> _Prompt_
Nothing but a number should be returned: the count of lines in the records that contain "Адреса".

══ Data extracts ══

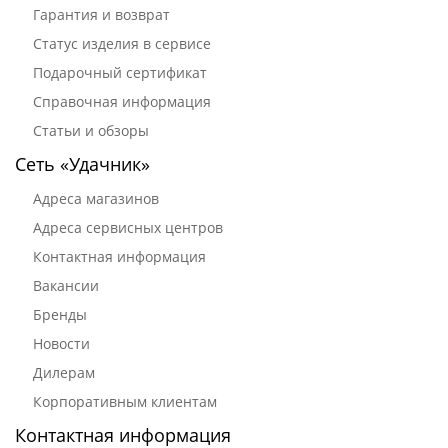
Гарантия и возврат
Статус изделия в сервисе
Подарочный сертификат
Справочная информация
Статьи и обзоры
Сеть «Удачник»
Адреса магазинов
Адреса сервисных центров
Контактная информация
Вакансии
Бренды
Новости
Дилерам
Корпоративным клиентам
Контактная информация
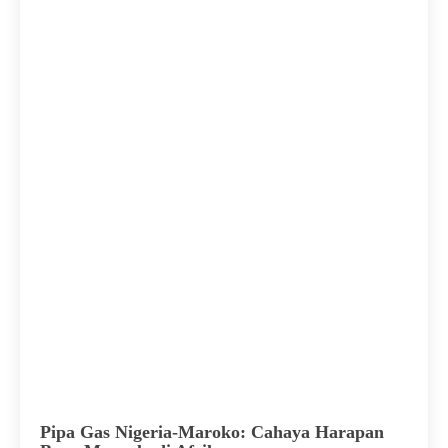
Pipa Gas Nigeria-Maroko: Cahaya Harapan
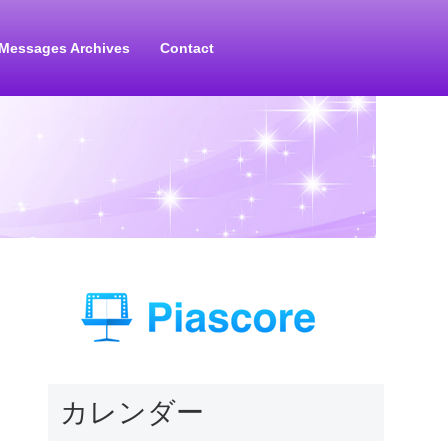
Messages Archives
Contact
カレンダー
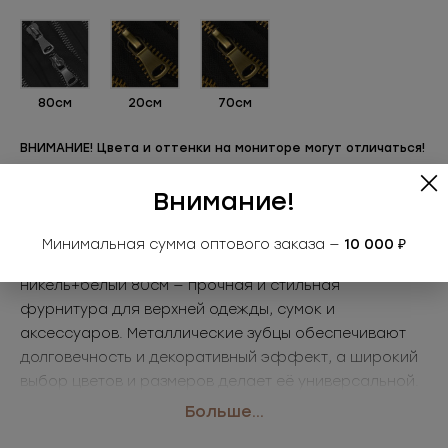
80см
20см
70см
ВНИМАНИЕ! Цвета и оттенки на мониторе могут отличаться!
Внимание!
Описание
Минимальная сумма оптового заказа —
10 000 ₽
Надёжная металлическая молния ММ8ТД40
никель+белый 80см — прочная и стильная
фурнитура для верхней одежды, сумок и
аксессуаров. Металлические зубцы обеспечивают
долговечность и декоративный эффект, а широкий
выбор цветов и размеров делает её универсальной.
• Размер: 80см
Больше...
• Цвет: никель+белый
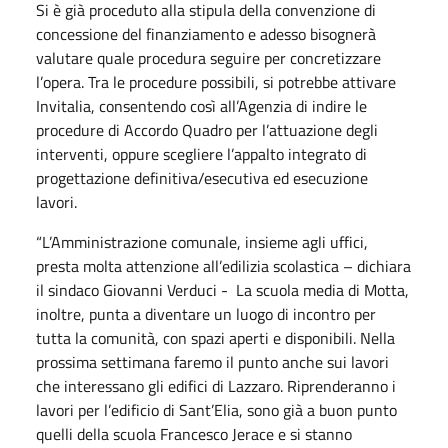
Si è già proceduto alla stipula della convenzione di
concessione del finanziamento e adesso bisognerà
valutare quale procedura seguire per concretizzare
l’opera. Tra le procedure possibili, si potrebbe attivare
Invitalia, consentendo così all’Agenzia di indire le
procedure di Accordo Quadro per l’attuazione degli
interventi, oppure scegliere l’appalto integrato di
progettazione definitiva/esecutiva ed esecuzione
lavori.
“L’Amministrazione comunale, insieme agli uffici,
presta molta attenzione all’edilizia scolastica – dichiara
il sindaco Giovanni Verduci - La scuola media di Motta,
inoltre, punta a diventare un luogo di incontro per
tutta la comunità, con spazi aperti e disponibili. Nella
prossima settimana faremo il punto anche sui lavori
che interessano gli edifici di Lazzaro. Riprenderanno i
lavori per l’edificio di Sant’Elia, sono già a buon punto
quelli della scuola Francesco Jerace e si stanno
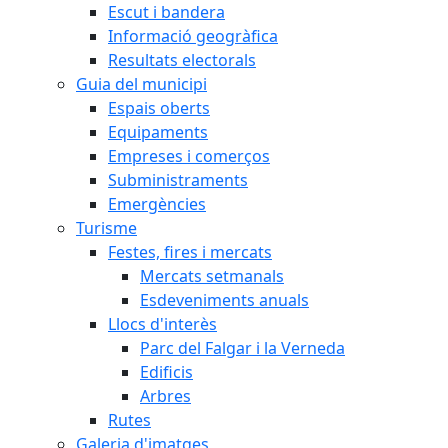
Escut i bandera
Informació geogràfica
Resultats electorals
Guia del municipi
Espais oberts
Equipaments
Empreses i comerços
Subministraments
Emergències
Turisme
Festes, fires i mercats
Mercats setmanals
Esdeveniments anuals
Llocs d'interès
Parc del Falgar i la Verneda
Edificis
Arbres
Rutes
Galeria d'imatges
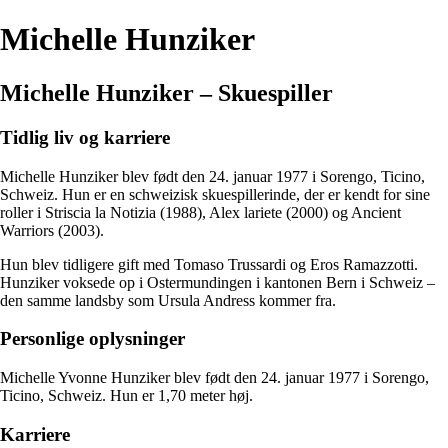
Michelle Hunziker
Michelle Hunziker – Skuespiller
Tidlig liv og karriere
Michelle Hunziker blev født den 24. januar 1977 i Sorengo, Ticino,
Schweiz. Hun er en schweizisk skuespillerinde, der er kendt for sine
roller i Striscia la Notizia (1988), Alex lariete (2000) og Ancient
Warriors (2003).
Hun blev tidligere gift med Tomaso Trussardi og Eros Ramazzotti.
Hunziker voksede op i Ostermundingen i kantonen Bern i Schweiz –
den samme landsby som Ursula Andress kommer fra.
Personlige oplysninger
Michelle Yvonne Hunziker blev født den 24. januar 1977 i Sorengo,
Ticino, Schweiz. Hun er 1,70 meter høj.
Karriere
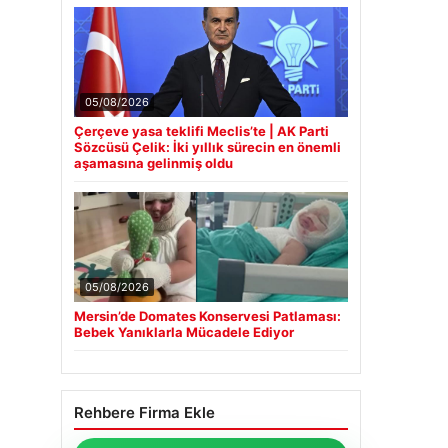
05/08/2026
Çerçeve yasa teklifi Meclis’te | AK Parti
Sözcüsü Çelik: İki yıllık sürecin en önemli
aşamasına gelinmiş oldu
05/08/2026
Mersin’de Domates Konservesi Patlaması:
Bebek Yanıklarla Mücadele Ediyor
Rehbere Firma Ekle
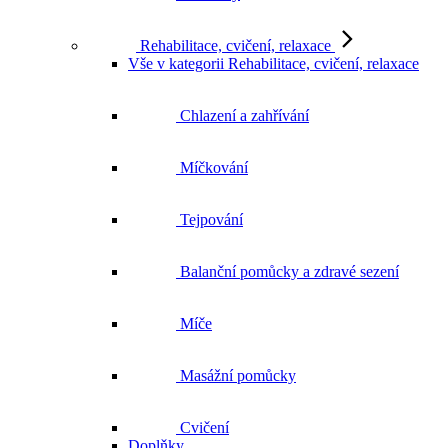
Rehabilitace, cvičení, relaxace
Vše v kategorii Rehabilitace, cvičení, relaxace
Chlazení a zahřívání
Míčkování
Tejpování
Balanční pomůcky a zdravé sezení
Míče
Masážní pomůcky
Cvičení
Doplňky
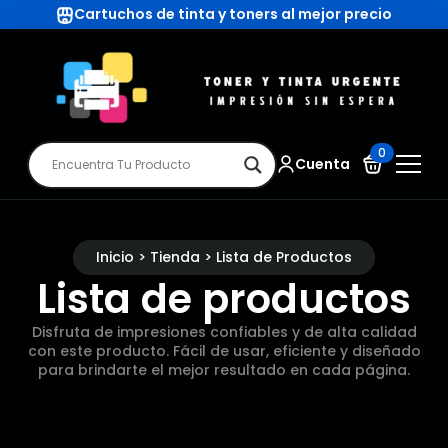
Cartuchos de tinta y toners al mejor precio
0
Cuenta
Inicio > Tienda > Lista de Productos
Lista de productos
Disfruta de impresiones confiables y de alta calidad
con este producto. Fácil de usar, eficiente y diseñado
para brindarte el mejor resultado en cada página.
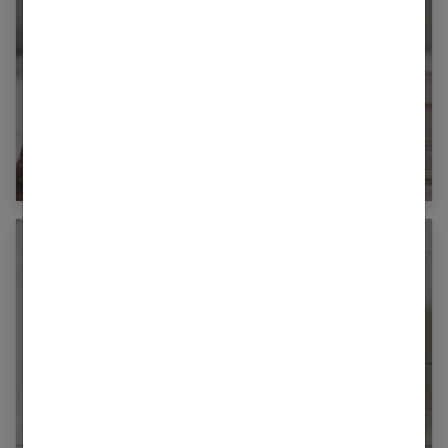
Le lait : un aliment essentiel de bienfaits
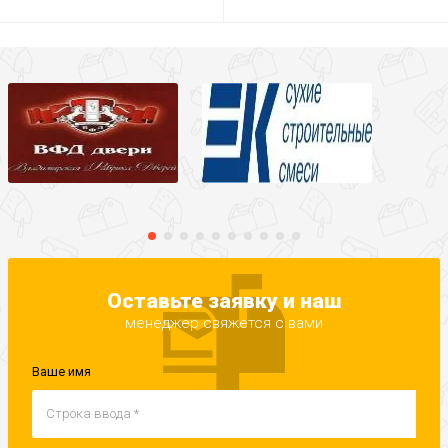
Оставьте заявку и наш
менеджер свяжется с вами
Ваше имя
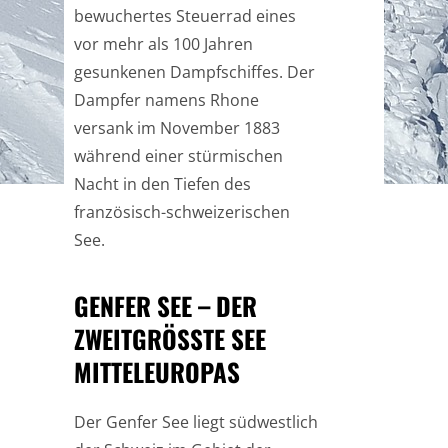
bewuchertes Steuerrad eines
vor mehr als 100 Jahren
gesunkenen Dampfschiffes. Der
Dampfer namens Rhone
versank im November 1883
während einer stürmischen
Nacht in den Tiefen des
französisch-schweizerischen
See.
GENFER SEE – DER
ZWEITGRÖSSTE SEE M
ITTELEUROPAS
Der Genfer See liegt südwestlich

═══

> _Expected answer_
2